Je me redressais et le regardai dans les yeux, après avoir mit ses mèches noirs derrière ses oreilles.

- Tu... tu es sérieux ? demandai-je, n'y croyant toujours pas.

Il acquiesça timidement en m'attirant une nouvelle fois à son cou, d'une main sur ma nuque. Je lui déposais pleins de baiser en remontant jusqu'à sa machoire, replaçant encore ses mèches qui n'arrêtaient pas de retomber, me gênant dans l'exploration de sa peau. Il se laissa faire et je fus heureux de savoir qu'il me faisait enfin confiance.

Tout à coup, il attrapait mon poignet et dirigea nerveusement ma main sur son ventre, là où je frissonais tellement sa peau était froide. J'étais surpris qu'il m'autorise à le toucher, mais je ne m'en plaignis pas.

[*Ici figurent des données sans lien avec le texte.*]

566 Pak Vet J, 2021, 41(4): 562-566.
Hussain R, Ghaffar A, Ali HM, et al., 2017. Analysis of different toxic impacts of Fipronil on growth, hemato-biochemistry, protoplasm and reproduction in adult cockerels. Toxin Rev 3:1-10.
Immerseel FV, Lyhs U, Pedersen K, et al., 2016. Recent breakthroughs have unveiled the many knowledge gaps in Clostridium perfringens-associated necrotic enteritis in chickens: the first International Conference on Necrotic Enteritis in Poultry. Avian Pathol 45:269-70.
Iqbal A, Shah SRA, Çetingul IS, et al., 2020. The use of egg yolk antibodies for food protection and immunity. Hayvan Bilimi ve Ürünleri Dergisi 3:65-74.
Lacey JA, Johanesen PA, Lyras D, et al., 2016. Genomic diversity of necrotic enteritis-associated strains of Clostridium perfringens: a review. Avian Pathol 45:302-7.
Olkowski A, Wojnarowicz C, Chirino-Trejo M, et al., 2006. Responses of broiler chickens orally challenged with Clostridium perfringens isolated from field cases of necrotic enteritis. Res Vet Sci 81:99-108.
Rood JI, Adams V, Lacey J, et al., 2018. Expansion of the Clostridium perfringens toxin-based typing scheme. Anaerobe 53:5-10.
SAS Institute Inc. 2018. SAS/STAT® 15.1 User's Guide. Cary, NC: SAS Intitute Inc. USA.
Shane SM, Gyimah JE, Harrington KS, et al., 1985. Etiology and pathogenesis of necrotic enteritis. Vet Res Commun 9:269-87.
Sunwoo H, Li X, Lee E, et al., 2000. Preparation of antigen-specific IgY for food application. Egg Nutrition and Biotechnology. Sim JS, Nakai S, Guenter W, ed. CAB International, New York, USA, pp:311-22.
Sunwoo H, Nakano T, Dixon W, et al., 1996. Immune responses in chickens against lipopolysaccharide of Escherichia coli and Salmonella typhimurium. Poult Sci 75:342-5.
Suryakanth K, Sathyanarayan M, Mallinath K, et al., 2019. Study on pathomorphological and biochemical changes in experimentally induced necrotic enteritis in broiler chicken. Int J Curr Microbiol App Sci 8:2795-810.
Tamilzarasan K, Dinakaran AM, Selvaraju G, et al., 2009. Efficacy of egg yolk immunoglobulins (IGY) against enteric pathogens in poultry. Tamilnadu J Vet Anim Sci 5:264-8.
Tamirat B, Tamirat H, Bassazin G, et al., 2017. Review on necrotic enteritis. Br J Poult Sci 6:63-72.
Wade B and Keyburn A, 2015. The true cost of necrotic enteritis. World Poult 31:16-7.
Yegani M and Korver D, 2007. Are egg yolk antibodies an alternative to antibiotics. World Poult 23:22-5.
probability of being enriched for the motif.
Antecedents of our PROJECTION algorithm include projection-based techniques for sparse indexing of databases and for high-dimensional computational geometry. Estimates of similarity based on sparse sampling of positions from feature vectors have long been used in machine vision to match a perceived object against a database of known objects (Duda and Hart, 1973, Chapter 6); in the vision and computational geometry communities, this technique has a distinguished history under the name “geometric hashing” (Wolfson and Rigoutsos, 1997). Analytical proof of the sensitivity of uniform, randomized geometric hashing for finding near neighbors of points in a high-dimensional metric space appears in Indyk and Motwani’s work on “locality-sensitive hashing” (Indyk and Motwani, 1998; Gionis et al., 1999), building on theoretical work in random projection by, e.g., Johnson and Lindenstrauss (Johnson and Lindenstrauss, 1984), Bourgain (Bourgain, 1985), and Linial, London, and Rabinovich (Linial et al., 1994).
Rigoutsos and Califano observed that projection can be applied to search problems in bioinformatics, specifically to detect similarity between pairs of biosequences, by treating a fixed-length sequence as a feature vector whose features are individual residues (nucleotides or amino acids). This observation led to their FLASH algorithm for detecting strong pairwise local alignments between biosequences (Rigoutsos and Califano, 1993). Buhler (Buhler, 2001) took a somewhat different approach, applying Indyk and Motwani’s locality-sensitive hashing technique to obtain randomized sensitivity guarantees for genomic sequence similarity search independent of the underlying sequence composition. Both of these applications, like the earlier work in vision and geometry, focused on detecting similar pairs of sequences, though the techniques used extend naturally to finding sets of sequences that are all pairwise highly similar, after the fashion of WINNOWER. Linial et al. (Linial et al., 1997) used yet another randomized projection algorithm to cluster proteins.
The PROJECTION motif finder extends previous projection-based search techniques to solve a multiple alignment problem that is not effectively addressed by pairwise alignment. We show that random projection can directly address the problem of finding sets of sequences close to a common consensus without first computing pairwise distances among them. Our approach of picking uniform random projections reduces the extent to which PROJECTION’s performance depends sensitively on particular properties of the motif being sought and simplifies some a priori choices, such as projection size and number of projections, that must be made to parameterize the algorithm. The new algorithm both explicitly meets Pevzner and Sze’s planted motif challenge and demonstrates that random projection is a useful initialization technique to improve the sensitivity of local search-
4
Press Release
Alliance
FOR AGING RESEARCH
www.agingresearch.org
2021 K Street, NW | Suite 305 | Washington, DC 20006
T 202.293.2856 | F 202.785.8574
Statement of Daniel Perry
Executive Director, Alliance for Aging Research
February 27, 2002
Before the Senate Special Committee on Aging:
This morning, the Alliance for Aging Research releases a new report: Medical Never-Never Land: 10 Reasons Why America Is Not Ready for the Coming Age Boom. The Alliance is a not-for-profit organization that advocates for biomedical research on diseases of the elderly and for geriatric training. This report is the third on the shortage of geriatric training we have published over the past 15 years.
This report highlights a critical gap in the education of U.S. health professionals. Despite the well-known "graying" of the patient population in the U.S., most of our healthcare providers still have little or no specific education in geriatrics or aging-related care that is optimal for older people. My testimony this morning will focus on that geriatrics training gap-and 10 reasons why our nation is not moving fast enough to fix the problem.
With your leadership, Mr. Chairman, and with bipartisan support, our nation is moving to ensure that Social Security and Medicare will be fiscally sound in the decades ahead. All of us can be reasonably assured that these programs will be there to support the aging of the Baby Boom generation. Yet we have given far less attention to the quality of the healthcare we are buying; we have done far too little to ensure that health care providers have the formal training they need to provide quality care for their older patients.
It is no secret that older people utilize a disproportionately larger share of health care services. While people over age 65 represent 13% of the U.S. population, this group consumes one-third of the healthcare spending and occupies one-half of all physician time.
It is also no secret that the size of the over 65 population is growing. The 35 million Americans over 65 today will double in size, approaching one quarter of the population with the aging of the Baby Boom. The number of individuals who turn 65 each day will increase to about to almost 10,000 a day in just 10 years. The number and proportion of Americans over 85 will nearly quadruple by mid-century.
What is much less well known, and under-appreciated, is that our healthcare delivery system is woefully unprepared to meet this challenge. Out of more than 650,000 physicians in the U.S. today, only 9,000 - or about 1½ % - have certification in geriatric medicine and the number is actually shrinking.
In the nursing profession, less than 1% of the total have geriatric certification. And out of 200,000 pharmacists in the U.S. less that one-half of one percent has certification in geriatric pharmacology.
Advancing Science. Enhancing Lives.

- Fais-moi l'amour... murmura-t-il à mon oreil.

Je me redressais brusquement, me rendant compte de ce qu'il me demandait. Il avait toujours les yeux fermés, tenant son kimono sous ses bras, dévoilant que le haut de son corps. Je le regardai encore quelques instants. Sous la clareté de la lune, il ne m'avait jamais semblé aussi beau. Je passais alors mon pouce sur ses lèvres et il ouvrit les yeux. J'ai, à ce moment là, remarqué que son corps tremblait... un peu trop à mon gout.

- Je ne peux pas, murmurais-je.

Et c'était vrai. Je n'avais pas le droit de profiter de lui, la veille de mon mariage - avec une fille pour qui je n'éprouve que de l'amitié, soit dit en passant. Je n'avais pas le droit de lui voler sa virginité et d'ensuite me marier et de le laisser derrière. Je refusais.

Mais d'un autre côté, j'en avais envie...

- Je... Je veux être marqué... de ta présence en moi, répéta-t-il, je t'en pris...

Visiblement, il en avait envie lui aussi. Je passai alors doucement mes doigts sur son bras, remontant jusqu'à son cou, pour ensuite venir l'embrasser une deuxième fois.

Je sentais ses bras se nouer autour de mon cou et, tout en caressant sa langue avec la mienne, je m'allongeais sur lui. Mes lèvres restaient collés sur les siennes pendant que, de ma main libre je parcourais son corps - qui frissonais sous mes doigts - tandis que l'autre se perdait dans ses cheveux sombres. Sa main tremblante s'était placée derrière ma tête, de façon à m'attirer vers lui pour aprofondire le baiser. Ma main aussi tremblait ; j'avais peur de lui faire mal. Mais il désirait - tout comme moi - vivre ce moment, maintenant. Cette nuit. Ensemble.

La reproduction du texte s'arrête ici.